How sad that the day these loving people were married brought them guilt and shame. How triumphant that they stayed together for life, and never let that submerged secret spoil what they had. My mother's birth, after the complications were cleared, fulfilled both of them in a way I don't think they had anticipated. And while I know they ached for more children, Fred would never have risked losing his sweet wife. Instead, when their two grandchildren arrived, they shared all of that long-held parenting energy with my brother and me. For that, I owe them everything.

Through all of the tumult and nerves, 75 years ago, I can see a moment in the rectory--maybe when the priest was droning from a text in front of him, maybe when the plain gold bands were exchanged--when Fred looked at Tut, caught her eye, and smiled that mischievous and satisfied smile that only she could elicit. And at that moment, I know she smiled right back. Her misgivings had been foolish. He was the one.

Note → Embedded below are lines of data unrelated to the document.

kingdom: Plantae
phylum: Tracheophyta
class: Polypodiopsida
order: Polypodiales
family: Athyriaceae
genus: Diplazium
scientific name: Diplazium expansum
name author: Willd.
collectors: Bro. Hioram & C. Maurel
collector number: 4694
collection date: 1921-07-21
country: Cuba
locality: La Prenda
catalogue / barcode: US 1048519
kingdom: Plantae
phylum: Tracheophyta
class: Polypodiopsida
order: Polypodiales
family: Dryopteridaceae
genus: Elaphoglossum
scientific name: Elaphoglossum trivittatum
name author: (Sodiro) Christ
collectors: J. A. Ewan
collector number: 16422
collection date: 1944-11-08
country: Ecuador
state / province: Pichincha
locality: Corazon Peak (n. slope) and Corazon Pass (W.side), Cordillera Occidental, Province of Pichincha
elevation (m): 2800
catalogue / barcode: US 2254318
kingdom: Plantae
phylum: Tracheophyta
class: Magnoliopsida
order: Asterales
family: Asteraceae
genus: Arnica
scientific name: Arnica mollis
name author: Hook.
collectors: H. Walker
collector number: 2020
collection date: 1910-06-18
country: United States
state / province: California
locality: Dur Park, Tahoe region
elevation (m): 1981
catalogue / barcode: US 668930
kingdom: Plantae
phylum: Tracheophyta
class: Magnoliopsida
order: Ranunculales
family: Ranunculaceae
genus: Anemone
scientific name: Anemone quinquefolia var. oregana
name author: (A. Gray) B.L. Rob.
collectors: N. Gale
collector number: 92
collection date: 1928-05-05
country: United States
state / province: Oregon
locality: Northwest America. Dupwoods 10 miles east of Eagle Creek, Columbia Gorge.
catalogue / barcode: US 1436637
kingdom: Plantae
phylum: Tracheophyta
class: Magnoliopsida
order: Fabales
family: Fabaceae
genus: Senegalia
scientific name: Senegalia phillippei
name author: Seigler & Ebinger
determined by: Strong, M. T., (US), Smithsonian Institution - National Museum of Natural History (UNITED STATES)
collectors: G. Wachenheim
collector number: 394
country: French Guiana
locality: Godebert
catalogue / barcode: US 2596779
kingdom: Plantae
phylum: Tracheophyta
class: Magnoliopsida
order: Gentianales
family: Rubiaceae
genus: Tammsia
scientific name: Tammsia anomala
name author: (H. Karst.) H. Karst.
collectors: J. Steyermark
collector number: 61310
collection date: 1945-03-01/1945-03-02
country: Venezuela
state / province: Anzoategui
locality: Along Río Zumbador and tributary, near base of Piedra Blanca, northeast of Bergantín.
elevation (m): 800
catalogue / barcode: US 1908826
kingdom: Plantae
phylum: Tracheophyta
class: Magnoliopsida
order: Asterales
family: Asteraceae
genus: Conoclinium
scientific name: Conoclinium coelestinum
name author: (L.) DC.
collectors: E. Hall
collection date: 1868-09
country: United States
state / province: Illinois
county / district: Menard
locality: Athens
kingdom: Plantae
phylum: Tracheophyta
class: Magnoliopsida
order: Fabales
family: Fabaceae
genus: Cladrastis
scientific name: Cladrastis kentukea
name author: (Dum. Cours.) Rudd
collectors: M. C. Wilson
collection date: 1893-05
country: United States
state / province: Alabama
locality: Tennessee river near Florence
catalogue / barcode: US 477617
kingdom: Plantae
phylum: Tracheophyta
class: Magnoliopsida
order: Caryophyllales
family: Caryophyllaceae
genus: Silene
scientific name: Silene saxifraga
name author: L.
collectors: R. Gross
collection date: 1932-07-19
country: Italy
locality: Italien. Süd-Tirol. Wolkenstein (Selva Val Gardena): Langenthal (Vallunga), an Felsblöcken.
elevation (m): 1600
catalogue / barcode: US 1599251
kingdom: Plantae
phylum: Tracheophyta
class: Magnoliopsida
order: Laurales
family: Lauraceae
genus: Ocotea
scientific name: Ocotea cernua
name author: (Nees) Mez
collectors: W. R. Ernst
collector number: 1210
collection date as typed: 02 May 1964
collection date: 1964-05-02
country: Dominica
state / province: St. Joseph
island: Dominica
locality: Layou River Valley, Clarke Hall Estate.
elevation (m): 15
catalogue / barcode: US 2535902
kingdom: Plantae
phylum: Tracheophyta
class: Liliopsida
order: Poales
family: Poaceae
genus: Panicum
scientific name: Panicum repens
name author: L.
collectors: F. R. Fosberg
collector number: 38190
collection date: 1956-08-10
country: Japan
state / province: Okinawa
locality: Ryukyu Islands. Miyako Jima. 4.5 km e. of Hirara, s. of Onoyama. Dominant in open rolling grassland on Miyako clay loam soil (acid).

An important footnote to this story: up until tonight, I had never seen a photograph of my grandparents' wedding day. I decided to flip through my digital archives to illustrate this story--I have many images of them, just not of their wedding.

Two years ago, my cousin Earle e-mailed me some images, and those were among the files I looked at tonight. I'm very fond of one of them, which appears below. Ever since Earle sent it, I've puzzled over it: why are Nana and Grampy standing there so awkwardly, on the right? Who are the two people with them? Where are they, anyway?


In a bolt of clarity that any genealogist will understand, I suddenly realized tonight that this is the only surviving wedding picture. They are standing on a hillside: that's right across the street from Millinocket's Catholic church. I know that hill like the back of my hand. The two people on the left? That's the witnesses, Eugene and Essie.

First I felt driven to write about their wedding day, and then, I saw it. The ancestors speak to us, that's all I can tell you. And tonight, their diamond anniversary, they led me to this.